Records contained in a dataset
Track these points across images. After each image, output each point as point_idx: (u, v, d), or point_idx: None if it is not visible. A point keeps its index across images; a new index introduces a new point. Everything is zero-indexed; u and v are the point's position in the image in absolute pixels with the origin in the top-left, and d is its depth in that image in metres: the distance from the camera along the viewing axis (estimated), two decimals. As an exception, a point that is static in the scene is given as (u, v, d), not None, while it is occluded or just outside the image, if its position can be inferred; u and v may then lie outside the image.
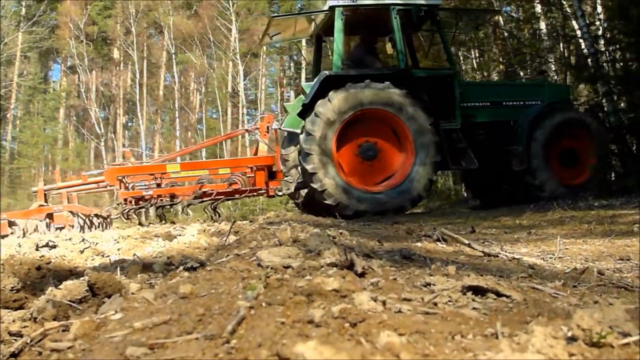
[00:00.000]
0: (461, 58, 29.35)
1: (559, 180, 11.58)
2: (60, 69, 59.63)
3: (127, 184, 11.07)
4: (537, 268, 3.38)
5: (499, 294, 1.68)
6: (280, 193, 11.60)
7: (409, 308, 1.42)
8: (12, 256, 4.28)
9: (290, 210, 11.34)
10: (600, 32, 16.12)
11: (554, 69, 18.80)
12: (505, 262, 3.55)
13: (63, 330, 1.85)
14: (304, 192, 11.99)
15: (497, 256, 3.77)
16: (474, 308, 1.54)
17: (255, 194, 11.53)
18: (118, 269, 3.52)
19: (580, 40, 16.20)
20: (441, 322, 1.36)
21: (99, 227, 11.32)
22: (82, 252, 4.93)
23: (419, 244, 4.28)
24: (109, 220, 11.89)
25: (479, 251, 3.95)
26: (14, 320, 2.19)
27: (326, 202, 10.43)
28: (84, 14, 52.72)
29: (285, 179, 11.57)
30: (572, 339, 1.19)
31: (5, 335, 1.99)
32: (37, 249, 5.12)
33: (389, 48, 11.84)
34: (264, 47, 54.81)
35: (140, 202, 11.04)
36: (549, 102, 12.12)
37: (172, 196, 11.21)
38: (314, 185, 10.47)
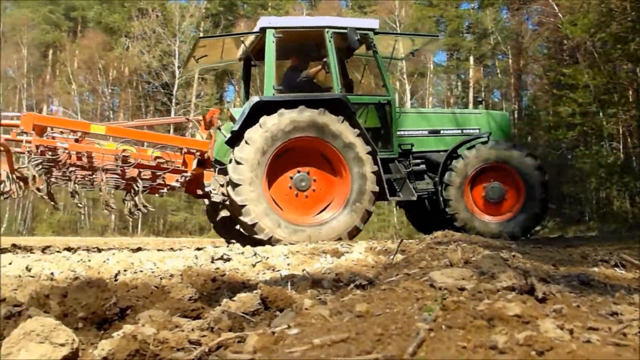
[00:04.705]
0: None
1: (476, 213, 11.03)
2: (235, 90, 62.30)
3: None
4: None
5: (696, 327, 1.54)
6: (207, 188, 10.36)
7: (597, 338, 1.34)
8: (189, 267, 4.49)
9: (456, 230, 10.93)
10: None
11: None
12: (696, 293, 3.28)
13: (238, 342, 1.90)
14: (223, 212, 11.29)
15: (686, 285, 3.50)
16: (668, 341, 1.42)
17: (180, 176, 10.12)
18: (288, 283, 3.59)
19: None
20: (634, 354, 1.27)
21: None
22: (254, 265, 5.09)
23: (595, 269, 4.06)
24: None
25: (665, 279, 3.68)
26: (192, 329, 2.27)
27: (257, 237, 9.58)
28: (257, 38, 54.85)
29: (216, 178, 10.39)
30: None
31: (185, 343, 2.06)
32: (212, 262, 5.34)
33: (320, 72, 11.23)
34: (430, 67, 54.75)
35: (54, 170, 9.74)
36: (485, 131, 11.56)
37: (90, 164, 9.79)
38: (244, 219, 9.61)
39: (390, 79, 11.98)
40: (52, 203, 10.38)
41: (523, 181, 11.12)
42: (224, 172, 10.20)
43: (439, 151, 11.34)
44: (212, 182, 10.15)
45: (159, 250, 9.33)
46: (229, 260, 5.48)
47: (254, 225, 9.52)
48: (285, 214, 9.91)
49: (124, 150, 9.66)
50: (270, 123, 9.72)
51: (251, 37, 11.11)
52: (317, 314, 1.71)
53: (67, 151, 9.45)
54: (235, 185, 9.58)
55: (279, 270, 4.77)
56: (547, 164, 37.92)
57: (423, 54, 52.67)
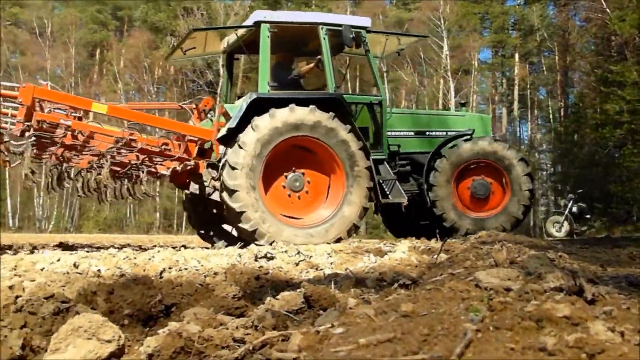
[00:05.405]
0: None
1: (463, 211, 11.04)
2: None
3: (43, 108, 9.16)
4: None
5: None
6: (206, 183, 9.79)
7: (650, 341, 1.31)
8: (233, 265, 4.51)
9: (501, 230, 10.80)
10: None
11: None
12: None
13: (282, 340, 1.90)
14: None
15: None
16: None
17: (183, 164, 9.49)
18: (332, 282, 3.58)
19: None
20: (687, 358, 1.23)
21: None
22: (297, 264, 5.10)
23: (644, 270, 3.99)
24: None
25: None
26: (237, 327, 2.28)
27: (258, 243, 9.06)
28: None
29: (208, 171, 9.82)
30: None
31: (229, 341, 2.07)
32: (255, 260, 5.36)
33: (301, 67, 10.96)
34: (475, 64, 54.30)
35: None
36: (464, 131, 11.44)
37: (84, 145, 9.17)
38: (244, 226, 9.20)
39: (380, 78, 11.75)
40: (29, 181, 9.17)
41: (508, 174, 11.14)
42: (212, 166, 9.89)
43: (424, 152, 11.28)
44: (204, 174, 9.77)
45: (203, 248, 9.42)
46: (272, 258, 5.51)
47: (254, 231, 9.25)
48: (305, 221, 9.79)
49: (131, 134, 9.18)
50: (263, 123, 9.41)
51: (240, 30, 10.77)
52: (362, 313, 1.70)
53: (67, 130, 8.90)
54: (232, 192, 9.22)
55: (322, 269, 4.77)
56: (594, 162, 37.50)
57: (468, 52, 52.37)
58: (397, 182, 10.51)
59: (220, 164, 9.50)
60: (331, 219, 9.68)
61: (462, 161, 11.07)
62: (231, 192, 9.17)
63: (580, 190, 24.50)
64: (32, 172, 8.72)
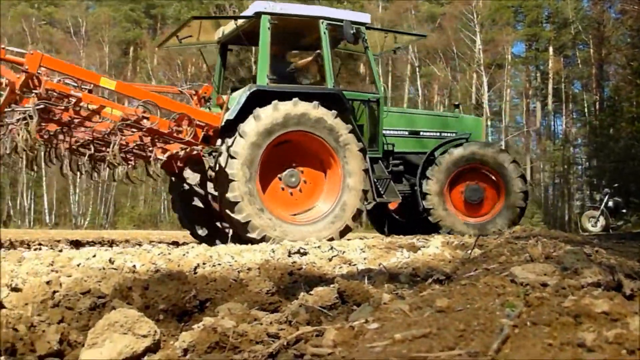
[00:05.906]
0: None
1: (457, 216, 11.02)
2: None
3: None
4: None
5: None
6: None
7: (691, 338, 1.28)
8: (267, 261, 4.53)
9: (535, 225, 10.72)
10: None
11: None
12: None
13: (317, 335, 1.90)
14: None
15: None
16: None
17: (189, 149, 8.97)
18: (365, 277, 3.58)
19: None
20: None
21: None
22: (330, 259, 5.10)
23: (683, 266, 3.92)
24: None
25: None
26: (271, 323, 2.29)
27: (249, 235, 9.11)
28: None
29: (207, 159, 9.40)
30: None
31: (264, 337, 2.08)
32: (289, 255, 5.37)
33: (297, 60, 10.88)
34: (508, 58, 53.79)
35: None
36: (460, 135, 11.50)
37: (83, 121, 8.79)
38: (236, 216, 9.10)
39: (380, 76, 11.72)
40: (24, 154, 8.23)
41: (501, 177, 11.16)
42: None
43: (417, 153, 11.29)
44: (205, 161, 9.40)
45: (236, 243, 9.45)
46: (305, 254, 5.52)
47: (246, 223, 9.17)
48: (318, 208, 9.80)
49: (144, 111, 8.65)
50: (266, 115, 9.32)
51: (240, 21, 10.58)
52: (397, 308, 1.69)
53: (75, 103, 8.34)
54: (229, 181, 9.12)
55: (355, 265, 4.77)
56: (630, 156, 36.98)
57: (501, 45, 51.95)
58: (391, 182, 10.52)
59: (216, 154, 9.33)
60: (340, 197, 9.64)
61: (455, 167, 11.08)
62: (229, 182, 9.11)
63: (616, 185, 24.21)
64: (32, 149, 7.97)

[Aim of the exercise]:
Repeat every entry above exactly; images stay out of the copy.

[Output for this exercise]:
Track these points across images. After each image, output each point as point_idx: (u, v, d), or point_idx: None if it is not visible. A point keeps its index across images; a new index introduces a new point. Everything is zero-indexed; u and v are the point's position in the image in absolute pixels with the origin in the top-left, and d is its depth in that image in metres: the distance from the camera along the viewing axis (estimated), two decimals. As an exception, a point that is static in the scene is given as (u, v, d), not None, while it is occluded or just outside the image, if its position can be inferred; u and v may then lie outside the image.
[00:00.000]
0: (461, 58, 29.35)
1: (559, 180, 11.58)
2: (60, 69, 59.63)
3: (127, 184, 11.07)
4: (537, 268, 3.38)
5: (499, 294, 1.68)
6: (280, 193, 11.60)
7: (409, 308, 1.42)
8: (12, 256, 4.28)
9: (290, 210, 11.34)
10: (600, 32, 16.12)
11: (554, 69, 18.80)
12: (505, 262, 3.55)
13: (63, 330, 1.85)
14: (304, 192, 11.99)
15: (497, 256, 3.77)
16: (474, 308, 1.54)
17: (255, 194, 11.53)
18: (118, 269, 3.52)
19: (580, 40, 16.20)
20: (441, 322, 1.36)
21: (99, 227, 11.32)
22: (82, 252, 4.93)
23: (419, 244, 4.28)
24: (109, 220, 11.89)
25: (479, 251, 3.95)
26: (14, 320, 2.19)
27: (326, 202, 10.43)
28: (84, 14, 52.72)
29: (285, 179, 11.57)
30: (572, 339, 1.19)
31: (5, 335, 1.99)
32: (37, 249, 5.12)
33: (389, 48, 11.84)
34: (264, 47, 54.81)
35: (140, 202, 11.04)
36: (549, 102, 12.12)
37: (172, 196, 11.21)
38: (314, 185, 10.47)
[00:04.705]
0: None
1: (476, 213, 11.03)
2: (235, 90, 62.30)
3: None
4: None
5: (696, 327, 1.54)
6: (207, 188, 10.36)
7: (597, 338, 1.34)
8: (189, 267, 4.49)
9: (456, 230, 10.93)
10: None
11: None
12: (696, 293, 3.28)
13: (238, 342, 1.90)
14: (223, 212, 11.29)
15: (686, 285, 3.50)
16: (668, 341, 1.42)
17: (180, 176, 10.12)
18: (288, 283, 3.59)
19: None
20: (634, 354, 1.27)
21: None
22: (254, 265, 5.09)
23: (595, 269, 4.06)
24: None
25: (665, 279, 3.68)
26: (192, 329, 2.27)
27: (257, 237, 9.58)
28: (257, 38, 54.85)
29: (216, 178, 10.39)
30: None
31: (185, 343, 2.06)
32: (212, 262, 5.34)
33: (320, 72, 11.23)
34: (430, 67, 54.75)
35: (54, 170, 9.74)
36: (485, 131, 11.56)
37: (90, 164, 9.79)
38: (244, 219, 9.61)
39: (390, 79, 11.98)
40: (52, 203, 10.38)
41: (523, 181, 11.12)
42: (224, 172, 10.20)
43: (439, 151, 11.34)
44: (212, 182, 10.15)
45: (159, 250, 9.33)
46: (229, 260, 5.48)
47: (254, 225, 9.52)
48: (285, 214, 9.91)
49: (124, 150, 9.66)
50: (270, 123, 9.72)
51: (251, 37, 11.11)
52: (317, 314, 1.71)
53: (67, 151, 9.45)
54: (235, 185, 9.58)
55: (279, 270, 4.77)
56: (547, 164, 37.92)
57: (423, 54, 52.67)
[00:05.405]
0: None
1: (463, 211, 11.04)
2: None
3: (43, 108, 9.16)
4: None
5: None
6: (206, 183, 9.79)
7: (650, 341, 1.31)
8: (233, 265, 4.51)
9: (501, 230, 10.80)
10: None
11: None
12: None
13: (282, 340, 1.90)
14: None
15: None
16: None
17: (183, 164, 9.49)
18: (332, 282, 3.58)
19: None
20: (687, 358, 1.23)
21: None
22: (297, 264, 5.10)
23: (644, 270, 3.99)
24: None
25: None
26: (237, 327, 2.28)
27: (258, 243, 9.06)
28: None
29: (208, 171, 9.82)
30: None
31: (229, 341, 2.07)
32: (255, 260, 5.36)
33: (301, 67, 10.96)
34: (475, 64, 54.30)
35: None
36: (464, 131, 11.44)
37: (84, 145, 9.17)
38: (244, 226, 9.20)
39: (380, 78, 11.75)
40: (29, 181, 9.17)
41: (508, 174, 11.14)
42: (212, 166, 9.89)
43: (424, 152, 11.28)
44: (204, 174, 9.77)
45: (203, 248, 9.42)
46: (272, 258, 5.51)
47: (254, 231, 9.25)
48: (305, 221, 9.79)
49: (131, 134, 9.18)
50: (263, 123, 9.41)
51: (240, 30, 10.77)
52: (362, 313, 1.70)
53: (67, 130, 8.90)
54: (232, 192, 9.22)
55: (322, 269, 4.77)
56: (594, 162, 37.50)
57: (468, 52, 52.37)
58: (397, 182, 10.51)
59: (220, 164, 9.50)
60: (331, 219, 9.68)
61: (462, 161, 11.07)
62: (231, 192, 9.17)
63: (580, 190, 24.50)
64: (32, 172, 8.72)
[00:05.906]
0: None
1: (457, 216, 11.02)
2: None
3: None
4: None
5: None
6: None
7: (691, 338, 1.28)
8: (267, 261, 4.53)
9: (535, 225, 10.72)
10: None
11: None
12: None
13: (317, 335, 1.90)
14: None
15: None
16: None
17: (189, 149, 8.97)
18: (365, 277, 3.58)
19: None
20: None
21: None
22: (330, 259, 5.10)
23: (683, 266, 3.92)
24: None
25: None
26: (271, 323, 2.29)
27: (249, 235, 9.11)
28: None
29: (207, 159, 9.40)
30: None
31: (264, 337, 2.08)
32: (289, 255, 5.37)
33: (297, 60, 10.88)
34: (508, 58, 53.79)
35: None
36: (460, 135, 11.50)
37: (83, 121, 8.79)
38: (236, 216, 9.10)
39: (380, 76, 11.72)
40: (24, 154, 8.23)
41: (501, 177, 11.16)
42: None
43: (417, 153, 11.29)
44: (205, 161, 9.40)
45: (236, 243, 9.45)
46: (305, 254, 5.52)
47: (246, 223, 9.17)
48: (318, 208, 9.80)
49: (144, 111, 8.65)
50: (266, 115, 9.32)
51: (240, 21, 10.58)
52: (397, 308, 1.69)
53: (75, 103, 8.34)
54: (229, 181, 9.12)
55: (355, 265, 4.77)
56: (630, 156, 36.98)
57: (501, 45, 51.95)
58: (391, 182, 10.52)
59: (216, 154, 9.33)
60: (340, 197, 9.64)
61: (455, 167, 11.08)
62: (229, 182, 9.11)
63: (616, 185, 24.21)
64: (32, 149, 7.97)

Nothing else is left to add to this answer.